この考え方を、言語学者のN.チョムスキーは「観客民主主義」と名づけて、痛烈な批判を展開した。観客民主主義は、権威主義や全体主義的な体制と本質的に変わらないが、その合意形成に違いがある。権威やイデオロギーの押しつけがない代わりに、事実を曲げてでも民主主義の〝観客〟の疑いを招かず、望ましい〝支持〟が得られるよう誘導しなくてはならない点だ。
だから、メディアが事実を報道しても、市民が必ずしも真実までつかめるとはかぎらない。熟練したポピュリスト扇動家は、都合の良い事実を選別して真実の全体像であるかのようにゆがめる。事実とフェイクを自在に共振させるAI(人工知能)の登場によって、真実はよりあいまいになった。リップマンの唱える〝支持〟だけを期待される〝群れ〟が、フェイクと陰謀論にはまった〝民主主義国〟もある。

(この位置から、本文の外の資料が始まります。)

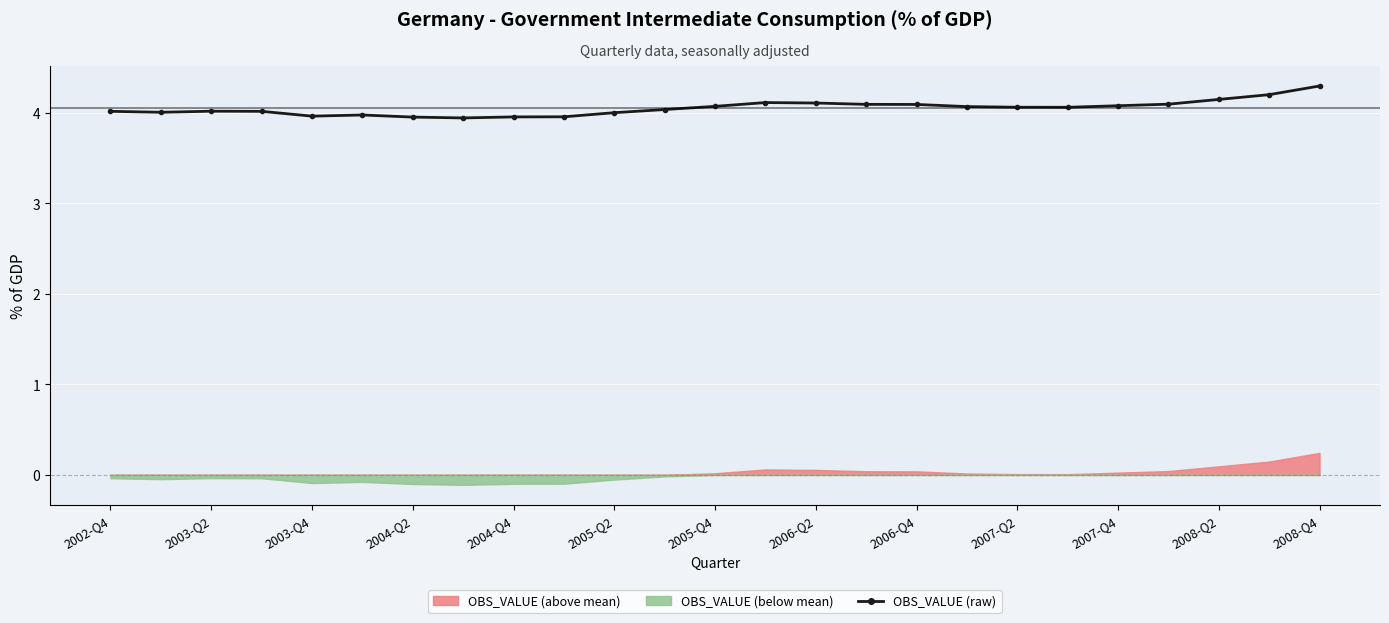

Does the chart display data point markers on the line(s)?

Yes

深刻なフェイクに侵された米国では、フェイクの生成を深層学習したAIを駆使する監視システムによって、逆にフェイクを検知し無害化する技術的な実験が導入されている。新聞など伝統メディアの役割は、世論形成よりも、こうして科学的に検証された事実報道に絞られつつある。事実が市民を動かし、市民が〝観客〟でなく主体となって権力を監視すれば、リップマンの説は成り立たない。
一方で、どれだけ〝検証された情報〟が得られても、自ら思考し、自らの価値観に照らす営みなくして、人間とはいえない。仮にフェイクを駆逐するテクノロジーが、フェイクの生成を凌駕しても、情報の受け手にとって自らのフィルターが最終関門であることに変わりない。チョムスキーは「独断と偏見を避け、常に明白な考えのみを受け入れる」よう提唱した。「言語能力=理性によって、世界を批判的に考察すれば、自然に真実は明らかになる」という。

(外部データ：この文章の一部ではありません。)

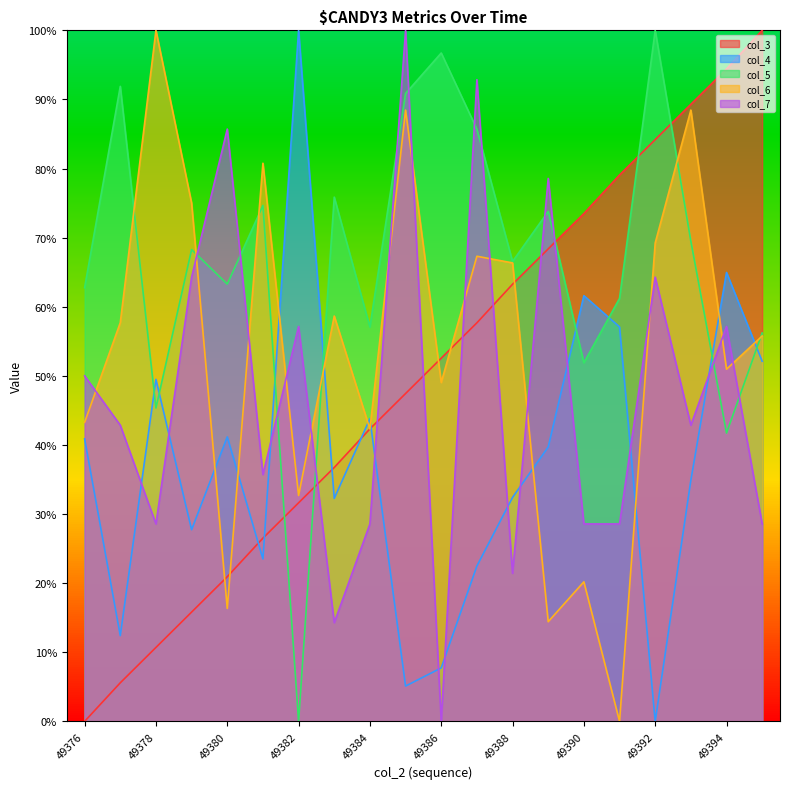

What are all the series names shown in the legend?

col_3, col_4, col_5, col_6, col_7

真実は事実の堆積にあるのではなく、自らの腑に落ちてはじめて真実となりうる。価値観が多様化するグローバル時代を生きるには、そうした考察の座標軸を絶えず点検することが重要だ。ひとつの次元でしか考えられない自国主義はもちろん、善悪や左右といった2次元的な分断思考も通用しない。フェイクニュースから真実を取り戻すとは、自らの価値を取り戻すことでもある。
*このテキストは、2021年2月に公開された著者による早稲田大学オープンカレッジのオンライン講座『フェイクニュースと国際政治』から採録しました。